### Input records
....

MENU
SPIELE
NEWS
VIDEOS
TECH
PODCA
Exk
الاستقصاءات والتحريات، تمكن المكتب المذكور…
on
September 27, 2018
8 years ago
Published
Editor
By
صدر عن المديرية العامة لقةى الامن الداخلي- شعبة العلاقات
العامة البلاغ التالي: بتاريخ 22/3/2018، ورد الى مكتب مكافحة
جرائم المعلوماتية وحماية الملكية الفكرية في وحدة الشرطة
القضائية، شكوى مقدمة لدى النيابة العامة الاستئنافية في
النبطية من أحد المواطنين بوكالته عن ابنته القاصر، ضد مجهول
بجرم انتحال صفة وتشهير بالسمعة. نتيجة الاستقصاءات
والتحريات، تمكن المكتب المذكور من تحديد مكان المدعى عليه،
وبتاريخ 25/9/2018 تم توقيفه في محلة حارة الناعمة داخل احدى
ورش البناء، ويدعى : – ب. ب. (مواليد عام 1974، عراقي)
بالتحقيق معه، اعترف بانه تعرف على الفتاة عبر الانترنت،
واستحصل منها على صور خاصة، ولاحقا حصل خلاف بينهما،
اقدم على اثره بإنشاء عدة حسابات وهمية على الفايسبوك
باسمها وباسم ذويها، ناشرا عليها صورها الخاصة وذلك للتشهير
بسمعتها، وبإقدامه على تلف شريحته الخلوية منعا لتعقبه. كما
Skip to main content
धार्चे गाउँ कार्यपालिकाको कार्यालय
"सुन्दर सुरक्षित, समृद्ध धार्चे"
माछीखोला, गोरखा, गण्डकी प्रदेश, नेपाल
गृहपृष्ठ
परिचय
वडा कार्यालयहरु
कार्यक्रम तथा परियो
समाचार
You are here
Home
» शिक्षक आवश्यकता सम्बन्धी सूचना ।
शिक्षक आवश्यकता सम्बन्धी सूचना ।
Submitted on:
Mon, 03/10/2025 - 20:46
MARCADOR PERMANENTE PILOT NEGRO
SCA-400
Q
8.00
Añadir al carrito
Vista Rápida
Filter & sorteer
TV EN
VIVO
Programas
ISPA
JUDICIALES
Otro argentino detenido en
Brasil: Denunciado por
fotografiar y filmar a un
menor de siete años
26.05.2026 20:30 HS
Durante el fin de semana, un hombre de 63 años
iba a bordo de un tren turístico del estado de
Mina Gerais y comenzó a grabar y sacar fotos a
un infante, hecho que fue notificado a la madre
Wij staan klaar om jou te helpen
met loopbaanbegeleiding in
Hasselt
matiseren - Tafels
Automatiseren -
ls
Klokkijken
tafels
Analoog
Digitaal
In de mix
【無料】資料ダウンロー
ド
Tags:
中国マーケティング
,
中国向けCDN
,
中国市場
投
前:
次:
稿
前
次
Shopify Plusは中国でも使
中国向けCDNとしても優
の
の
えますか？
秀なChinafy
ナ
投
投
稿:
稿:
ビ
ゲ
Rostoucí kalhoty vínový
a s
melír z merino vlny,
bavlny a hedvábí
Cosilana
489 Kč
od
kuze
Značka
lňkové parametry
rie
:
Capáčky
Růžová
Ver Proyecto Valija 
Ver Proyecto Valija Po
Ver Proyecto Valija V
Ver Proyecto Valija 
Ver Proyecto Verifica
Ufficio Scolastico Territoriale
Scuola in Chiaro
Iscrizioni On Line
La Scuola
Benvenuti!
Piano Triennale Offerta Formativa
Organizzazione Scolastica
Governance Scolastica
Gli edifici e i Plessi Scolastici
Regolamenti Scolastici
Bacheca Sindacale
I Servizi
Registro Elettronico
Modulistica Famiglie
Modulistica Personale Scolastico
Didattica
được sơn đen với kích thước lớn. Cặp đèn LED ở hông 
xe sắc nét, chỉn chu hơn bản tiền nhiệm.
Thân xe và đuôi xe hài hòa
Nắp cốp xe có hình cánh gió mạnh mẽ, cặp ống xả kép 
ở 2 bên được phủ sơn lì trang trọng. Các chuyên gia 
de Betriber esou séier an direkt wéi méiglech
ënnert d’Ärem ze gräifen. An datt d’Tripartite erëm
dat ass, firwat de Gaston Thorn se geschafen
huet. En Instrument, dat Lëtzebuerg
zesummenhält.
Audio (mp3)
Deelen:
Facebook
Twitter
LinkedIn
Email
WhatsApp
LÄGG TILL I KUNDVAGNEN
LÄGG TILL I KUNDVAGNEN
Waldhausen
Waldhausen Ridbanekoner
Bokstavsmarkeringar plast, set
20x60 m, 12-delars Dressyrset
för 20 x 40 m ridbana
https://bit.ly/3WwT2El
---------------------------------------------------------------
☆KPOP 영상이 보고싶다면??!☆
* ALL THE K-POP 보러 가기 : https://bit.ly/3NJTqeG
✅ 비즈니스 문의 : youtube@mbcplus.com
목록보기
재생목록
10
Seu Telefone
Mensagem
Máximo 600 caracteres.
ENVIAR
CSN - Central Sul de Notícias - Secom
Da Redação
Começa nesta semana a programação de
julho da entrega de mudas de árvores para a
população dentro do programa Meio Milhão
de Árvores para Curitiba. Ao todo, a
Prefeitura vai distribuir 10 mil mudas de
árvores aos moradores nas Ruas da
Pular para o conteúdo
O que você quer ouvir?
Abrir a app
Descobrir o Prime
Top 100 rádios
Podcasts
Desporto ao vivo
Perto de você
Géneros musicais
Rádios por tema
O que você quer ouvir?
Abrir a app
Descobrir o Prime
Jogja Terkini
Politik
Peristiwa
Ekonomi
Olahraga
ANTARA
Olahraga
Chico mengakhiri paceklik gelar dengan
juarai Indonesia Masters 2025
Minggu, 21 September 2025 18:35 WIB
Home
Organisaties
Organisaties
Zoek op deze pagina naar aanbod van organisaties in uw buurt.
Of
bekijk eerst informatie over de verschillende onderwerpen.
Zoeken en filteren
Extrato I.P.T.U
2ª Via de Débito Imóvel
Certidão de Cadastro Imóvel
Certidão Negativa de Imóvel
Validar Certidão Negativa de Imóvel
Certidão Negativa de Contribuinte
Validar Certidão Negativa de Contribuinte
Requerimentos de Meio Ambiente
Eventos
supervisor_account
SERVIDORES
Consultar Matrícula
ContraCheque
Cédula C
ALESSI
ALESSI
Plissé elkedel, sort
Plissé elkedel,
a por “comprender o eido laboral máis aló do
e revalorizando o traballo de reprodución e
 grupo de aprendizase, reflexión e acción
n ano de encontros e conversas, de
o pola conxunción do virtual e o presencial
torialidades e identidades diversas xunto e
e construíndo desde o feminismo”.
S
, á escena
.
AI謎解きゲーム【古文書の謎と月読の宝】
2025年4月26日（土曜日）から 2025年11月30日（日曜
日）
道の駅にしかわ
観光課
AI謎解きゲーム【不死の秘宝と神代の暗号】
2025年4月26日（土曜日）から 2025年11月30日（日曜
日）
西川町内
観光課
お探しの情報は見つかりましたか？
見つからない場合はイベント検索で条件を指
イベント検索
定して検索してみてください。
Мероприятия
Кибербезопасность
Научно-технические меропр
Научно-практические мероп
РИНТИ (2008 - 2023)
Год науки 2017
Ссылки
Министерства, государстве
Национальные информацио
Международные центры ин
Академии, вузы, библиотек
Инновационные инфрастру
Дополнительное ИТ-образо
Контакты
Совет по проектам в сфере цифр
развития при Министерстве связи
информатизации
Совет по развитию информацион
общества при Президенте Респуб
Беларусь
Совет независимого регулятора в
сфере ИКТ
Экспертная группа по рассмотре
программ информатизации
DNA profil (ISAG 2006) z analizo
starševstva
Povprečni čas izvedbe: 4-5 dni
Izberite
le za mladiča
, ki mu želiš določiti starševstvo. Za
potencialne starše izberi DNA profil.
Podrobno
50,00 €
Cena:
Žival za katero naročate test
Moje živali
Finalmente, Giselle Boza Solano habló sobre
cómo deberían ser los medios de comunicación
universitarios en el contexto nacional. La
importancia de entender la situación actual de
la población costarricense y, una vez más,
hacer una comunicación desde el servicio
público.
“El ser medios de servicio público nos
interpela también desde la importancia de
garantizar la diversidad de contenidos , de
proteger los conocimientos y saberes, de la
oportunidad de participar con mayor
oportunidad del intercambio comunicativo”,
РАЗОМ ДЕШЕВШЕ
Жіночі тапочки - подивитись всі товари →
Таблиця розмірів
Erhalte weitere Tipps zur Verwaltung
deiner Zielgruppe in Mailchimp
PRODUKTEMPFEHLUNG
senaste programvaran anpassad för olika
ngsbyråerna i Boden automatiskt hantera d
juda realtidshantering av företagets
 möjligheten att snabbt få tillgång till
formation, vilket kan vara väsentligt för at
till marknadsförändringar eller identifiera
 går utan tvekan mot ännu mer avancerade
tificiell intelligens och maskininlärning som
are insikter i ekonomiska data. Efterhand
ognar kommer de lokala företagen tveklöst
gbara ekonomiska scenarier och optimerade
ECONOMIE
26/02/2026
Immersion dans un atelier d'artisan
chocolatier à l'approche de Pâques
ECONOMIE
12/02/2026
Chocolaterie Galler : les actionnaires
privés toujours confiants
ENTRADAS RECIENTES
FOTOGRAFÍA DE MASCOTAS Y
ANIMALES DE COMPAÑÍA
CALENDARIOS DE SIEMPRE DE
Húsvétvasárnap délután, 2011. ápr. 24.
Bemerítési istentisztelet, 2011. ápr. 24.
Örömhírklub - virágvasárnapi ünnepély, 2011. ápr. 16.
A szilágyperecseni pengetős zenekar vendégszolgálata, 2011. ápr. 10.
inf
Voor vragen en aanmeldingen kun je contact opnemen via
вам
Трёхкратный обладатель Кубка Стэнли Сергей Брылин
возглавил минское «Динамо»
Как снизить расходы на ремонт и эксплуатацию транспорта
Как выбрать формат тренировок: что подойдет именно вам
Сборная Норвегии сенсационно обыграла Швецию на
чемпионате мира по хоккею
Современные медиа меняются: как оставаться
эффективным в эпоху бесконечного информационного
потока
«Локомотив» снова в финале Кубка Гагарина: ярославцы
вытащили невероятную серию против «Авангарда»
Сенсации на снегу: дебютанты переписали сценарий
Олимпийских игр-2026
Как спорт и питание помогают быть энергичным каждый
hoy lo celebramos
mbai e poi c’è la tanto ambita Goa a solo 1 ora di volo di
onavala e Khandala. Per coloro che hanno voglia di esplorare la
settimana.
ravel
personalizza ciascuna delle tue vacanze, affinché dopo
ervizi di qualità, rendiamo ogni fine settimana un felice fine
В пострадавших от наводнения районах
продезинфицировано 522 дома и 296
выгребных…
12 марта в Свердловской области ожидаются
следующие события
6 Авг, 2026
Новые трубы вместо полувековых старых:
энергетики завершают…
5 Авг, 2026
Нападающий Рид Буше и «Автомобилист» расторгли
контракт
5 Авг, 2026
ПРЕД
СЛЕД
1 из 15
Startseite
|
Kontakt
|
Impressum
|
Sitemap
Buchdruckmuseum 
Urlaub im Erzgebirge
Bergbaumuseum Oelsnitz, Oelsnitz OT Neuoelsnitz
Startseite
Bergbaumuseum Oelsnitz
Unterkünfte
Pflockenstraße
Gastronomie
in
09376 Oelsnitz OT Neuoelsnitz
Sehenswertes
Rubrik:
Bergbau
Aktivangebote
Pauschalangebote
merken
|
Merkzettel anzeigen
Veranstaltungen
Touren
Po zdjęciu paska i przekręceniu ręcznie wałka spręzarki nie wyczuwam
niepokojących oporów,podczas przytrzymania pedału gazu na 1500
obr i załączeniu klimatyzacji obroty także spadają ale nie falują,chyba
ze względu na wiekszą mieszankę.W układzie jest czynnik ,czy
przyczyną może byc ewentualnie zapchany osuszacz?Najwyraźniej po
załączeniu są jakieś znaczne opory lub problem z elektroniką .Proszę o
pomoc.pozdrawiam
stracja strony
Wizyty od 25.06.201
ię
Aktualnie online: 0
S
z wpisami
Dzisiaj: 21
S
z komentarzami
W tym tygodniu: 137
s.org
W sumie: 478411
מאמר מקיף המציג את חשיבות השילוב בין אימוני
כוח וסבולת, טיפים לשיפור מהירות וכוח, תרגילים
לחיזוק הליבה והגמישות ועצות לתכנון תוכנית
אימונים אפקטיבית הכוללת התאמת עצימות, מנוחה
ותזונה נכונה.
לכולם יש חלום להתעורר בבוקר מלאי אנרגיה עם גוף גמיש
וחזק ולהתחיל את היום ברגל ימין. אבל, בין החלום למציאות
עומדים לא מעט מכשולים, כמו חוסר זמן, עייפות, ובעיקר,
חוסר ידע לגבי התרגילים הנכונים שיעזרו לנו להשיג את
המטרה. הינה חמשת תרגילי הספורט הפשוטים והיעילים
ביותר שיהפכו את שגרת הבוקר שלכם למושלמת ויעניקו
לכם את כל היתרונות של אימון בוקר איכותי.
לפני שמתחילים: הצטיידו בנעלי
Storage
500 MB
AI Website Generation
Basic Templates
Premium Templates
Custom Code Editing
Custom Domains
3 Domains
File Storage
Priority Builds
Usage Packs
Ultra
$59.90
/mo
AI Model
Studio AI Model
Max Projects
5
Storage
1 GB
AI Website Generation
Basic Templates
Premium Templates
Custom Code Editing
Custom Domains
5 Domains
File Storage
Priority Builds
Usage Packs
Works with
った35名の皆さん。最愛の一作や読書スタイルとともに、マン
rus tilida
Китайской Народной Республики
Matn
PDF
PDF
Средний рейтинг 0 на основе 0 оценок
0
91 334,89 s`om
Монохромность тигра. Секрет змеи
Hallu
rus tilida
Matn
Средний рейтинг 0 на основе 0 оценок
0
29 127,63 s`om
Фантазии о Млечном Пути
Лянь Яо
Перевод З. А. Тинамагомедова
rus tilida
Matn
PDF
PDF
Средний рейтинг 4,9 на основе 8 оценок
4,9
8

....

### Assignment
Render the lines from the very first one through the line containing "Brasil: Denunciado por" as a JSON list of strings, one string per line, with blank lines left out.

### Result of this exercise
[
  "MENU",
  "SPIELE",
  "NEWS",
  "VIDEOS",
  "TECH",
  "PODCA",
  "Exk",
  "الاستقصاءات والتحريات، تمكن المكتب المذكور…",
  "on",
  "September 27, 2018",
  "8 years ago",
  "Published",
  "Editor",
  "By",
  "صدر عن المديرية العامة لقةى الامن الداخلي- شعبة العلاقات",
  "العامة البلاغ التالي: بتاريخ 22/3/2018، ورد الى مكتب مكافحة",
  "جرائم المعلوماتية وحماية الملكية الفكرية في وحدة الشرطة",
  "القضائية، شكوى مقدمة لدى النيابة العامة الاستئنافية في",
  "النبطية من أحد المواطنين بوكالته عن ابنته القاصر، ضد مجهول",
  "بجرم انتحال صفة وتشهير بالسمعة. نتيجة الاستقصاءات",
  "والتحريات، تمكن المكتب المذكور من تحديد مكان المدعى عليه،",
  "وبتاريخ 25/9/2018 تم توقيفه في محلة حارة الناعمة داخل احدى",
  "ورش البناء، ويدعى : – ب. ب. (مواليد عام 1974، عراقي)",
  "بالتحقيق معه، اعترف بانه تعرف على الفتاة عبر الانترنت،",
  "واستحصل منها على صور خاصة، ولاحقا حصل خلاف بينهما،",
  "اقدم على اثره بإنشاء عدة حسابات وهمية على الفايسبوك",
  "باسمها وباسم ذويها، ناشرا عليها صورها الخاصة وذلك للتشهير",
  "بسمعتها، وبإقدامه على تلف شريحته الخلوية منعا لتعقبه. كما",
  "Skip to main content",
  "धार्चे गाउँ कार्यपालिकाको कार्यालय",
  "\"सुन्दर सुरक्षित, समृद्ध धार्चे\"",
  "माछीखोला, गोरखा, गण्डकी प्रदेश, नेपाल",
  "गृहपृष्ठ",
  "परिचय",
  "वडा कार्यालयहरु",
  "कार्यक्रम तथा परियो",
  "समाचार",
  "You are here",
  "Home",
  "» शिक्षक आवश्यकता सम्बन्धी सूचना ।",
  "शिक्षक आवश्यकता सम्बन्धी सूचना ।",
  "Submitted on:",
  "Mon, 03/10/2025 - 20:46",
  "MARCADOR PERMANENTE PILOT NEGRO",
  "SCA-400",
  "Q",
  "8.00",
  "Añadir al carrito",
  "Vista Rápida",
  "Filter & sorteer",
  "TV EN",
  "VIVO",
  "Programas",
  "ISPA",
  "JUDICIALES",
  "Otro argentino detenido en",
  "Brasil: Denunciado por"
]